EXERCISE TEXT:
<<<<
The worst for us was yet to come. They got him his little gown, quite cute honestly with little spaceships on it. Mom already needed a few tissues, so daddy went in to change into the scrubs because one parent had to go into the operating room with the child to help him go under the anesthetic. The doctor came and talked to us about the procedure and was wonderful with us explaining everything including the way Erik was going to be after he was put under. "It is not like he is sleeping. It is quite different, so don't be alarmed." I appreciated greatly the "heads up," but I have to be honest, it was still frightening to see him look so lifeless.
After a time waiting, around 12:30 pm I carried him into a very brightly lit room with 6 other people in scrubs waiting to attend my son. Then another two came in. It They had me sit with him in a chair and hold him while they prepared the anesthetic. The doctors, nurses, and addendants were wonderful. One kept him distracted while they began. The doctor drew a dog on a bag attached to the machine. When it was blow up with air, Erik would be out.
>>>>
DATA SEGMENT:
<<<<
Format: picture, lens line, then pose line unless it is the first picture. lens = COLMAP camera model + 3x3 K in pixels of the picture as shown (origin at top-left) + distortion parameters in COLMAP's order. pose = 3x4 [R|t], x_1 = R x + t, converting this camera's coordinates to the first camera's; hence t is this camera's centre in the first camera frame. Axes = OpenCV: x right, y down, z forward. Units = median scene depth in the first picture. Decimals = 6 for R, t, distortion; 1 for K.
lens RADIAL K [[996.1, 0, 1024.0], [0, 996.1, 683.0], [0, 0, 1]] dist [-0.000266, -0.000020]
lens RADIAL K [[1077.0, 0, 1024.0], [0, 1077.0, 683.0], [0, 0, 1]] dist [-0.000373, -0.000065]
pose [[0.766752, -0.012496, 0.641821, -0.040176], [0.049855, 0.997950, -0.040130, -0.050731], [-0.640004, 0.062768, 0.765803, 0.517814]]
>>>>
QUESTIONS:
• A. Print the passage about Erik's surgery word for word, starting at "The worst for" and ending at "look so lifeless.".
• B. Write what comes next in the account of Erik's surgery, picking up after its final sentence.

ANSWERS BY TASK:
• A.
The worst for us was yet to come. They got him his little gown, quite cute honestly with little spaceships on it. Mom already needed a few tissues, so daddy went in to change into the scrubs because one parent had to go into the operating room with the child to help him go under the anesthetic. The doctor came and talked to us about the procedure and was wonderful with us explaining everything including the way Erik was going to be after he was put under. "It is not like he is sleeping. It is quite different, so don't be alarmed." I appreciated greatly the "heads up," but I have to be honest, it was still frightening to see him look so lifeless.

• B.
Well, as you can guess, he did not like the mask being placed over his face. He had been great up until this point. I recall the doctor saying, "Man this kid is strong." After about four breaths or so, he was out. He was limp in my arms. The doctor told me to place him on the surgical bed. And when I did he just laid there, not like a sleep, but different. The only thing I ever saw like it was when I sat next to a small child lying dead in the middle of a highway, but that is a story for another time.
The doctor took off the mask and there he lay. He told me I could give him a kiss before I left. As I leaned over I kissed his little forehead and whispered in his ear, "The Lord bless you and keep you." I wanted my little man to know that Jesus was watching over him. Then my head pulled away and small tear dropped to his little forehead. As I walked away it occurred to me that I l was leaving my little boy to a bunch of strangers.
For those who do not believe in God, or that Jesus holds the little ones close to him, I feel very sorry for you, for that waiting room would seem awfully lonely.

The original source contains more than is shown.